**TEXTAUSZUG:**
────────

Candyman USA 2020 – 91min.

Filmkritik

Schreckgestalt kehrt zurück

Christopher  Diekhaus
Filmkritik: Christopher Diekhaus

Mit seinem auf einer Kurzgeschichte von Clive Barker basierenden Horrormär «Candyman» konnte Bernard Rose nicht nur das Publikum überzeugen. Auch viele Kritiker fanden lobende Worte für den 1992 veröffentlichen Schocker und seinen sozialkritischen Unterbau. An diesen zu einem Kultstreifen avancierten Film dockt nun kein Geringerer als Jordan Peele an, den die satirischen Schauerwerke «Get Out» und «Wir» zu einem Star im düsteren Genrebereich werden liessen.

Der neue «Candyman», der als «spirituelle Fortsetzung» des Ursprungstitels bezeichnet wird und die Ereignisse der beiden Mitte und Ende der 1990er Jahre entstandenen Sequels ausser Acht lässt, bietet dem hier als Produzent und Ko-Drehbuchautor fungierenden Afroamerikaner Peele einmal mehr die Möglichkeit, das Rassismus-Thema aufzurollen und die schmerzhaften Erfahrungen schwarzer Menschen in den Fokus zu rücken. Schon in Roses Arbeit werden diese Aspekte angeschnitten. Durch den Film führt uns allerdings eine weisse, von Virginia Madsen gespielte Doktorandin, die für ihre Dissertation der von den Bewohnern des Chicagoer Sozialbauviertels Cabrini-Green gefürchteten Schreckgestalt namens Candyman nachspürt und am Ende eine ungewöhnliche Emanzipation erlebt.

────────

**DATENAUSZUG:**
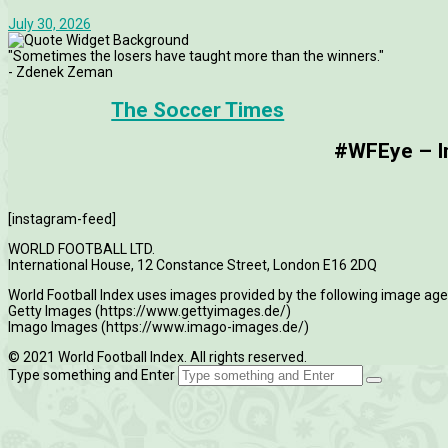
July 30, 2026
"Sometimes the losers have taught more than the winners."
- Zdenek Zeman
The Soccer Times
#WFEye – Im
[instagram-feed]
WORLD FOOTBALL LTD.
International House, 12 Constance Street, London E16 2DQ
World Football Index uses images provided by the following image age
Getty Images (https://www.gettyimages.de/)
Imago Images (https://www.imago-images.de/)
© 2021 World Football Index. All rights reserved.
Type something and Enter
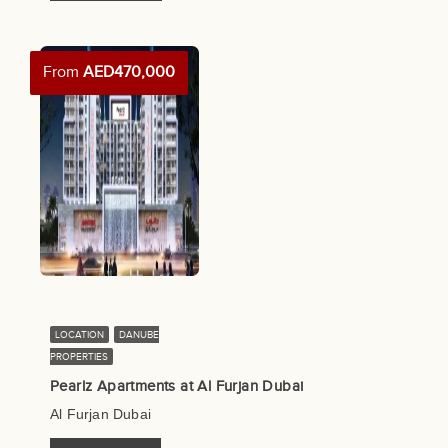
From
AED470,000
LOCATION
DANUBE
PROPERTIES
Pearlz Apartments at Al Furjan Dubai
Al Furjan Dubai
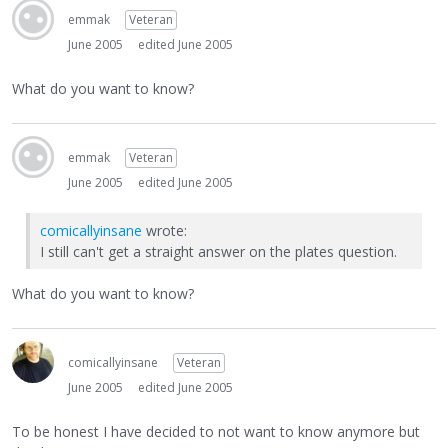
emmak
Veteran
June 2005
edited June 2005
What do you want to know?
emmak
Veteran
June 2005
edited June 2005
comicallyinsane
wrote:
I still can't get a straight answer on the plates question.
What do you want to know?
comicallyinsane
Veteran
June 2005
edited June 2005
To be honest I have decided to not want to know anymore but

────────

**ARBEITSAUFTRAG 1:** Wer spielt laut der Filmkritik zu «Candyman» die weisse Doktorandin in Roses Film?
**ARBEITSAUFTRAG 2:** Nenne alle Personen, die in der Filmkritik zu «Candyman» namentlich vorkommen.
**ARBEITSAUFTRAG 3:** Bitte führe die Filmkritik zu «Candyman» im Anschluss an ihren letzten Satz weiter.

**ANTWORT 1:** Virginia Madsen

**ANTWORT 2:** Christopher Diekhaus, Clive Barker, Bernard Rose, Jordan Peele, Virginia Madsen

**ANTWORT 3:**
Rund dreissig Jahre nach den Geschehnissen des Originals hat sich das Gesicht des damals berüchtigten Bezirks grundlegend verändert. Bis auf ein paar leerstehende Häuser ist nicht mehr viel zu sehen von dem einstigen Brennpunkt, in dem vor allem Afroamerikaner lebten. Inzwischen schiessen überall schicke, kernsanierte Gebäude aus dem Boden, die eine gebildete, künstlerische, nicht von Geldsorgen geplagte Klientel anziehen. Frisch eingerichtet haben sich an diesem Ort auch der Maler Anthony (Yahya Abdul-Mateen II) und seine Freundin Brianna (Teyonah Parris), die für eine exklusive Galerie arbeitet. Dem schwarzen Pärchen geht es gut. Als der junge Mann jedoch beschliesst, seine kreative Pause zu beenden, und sich Inspirationen in den Überbleibseln von Cabrini-Green holt, verfällt er der Sage um den mit einer Hakenhand ausgestatteten Candyman, den man herbeiruft, wenn man seinen Namen fünf Mal laut in einen Spiegel sagt. Anthonys Bilder nehmen immer unheimlichere Züge an. Und in seiner Umgebung geschehen plötzlich grausame Morde.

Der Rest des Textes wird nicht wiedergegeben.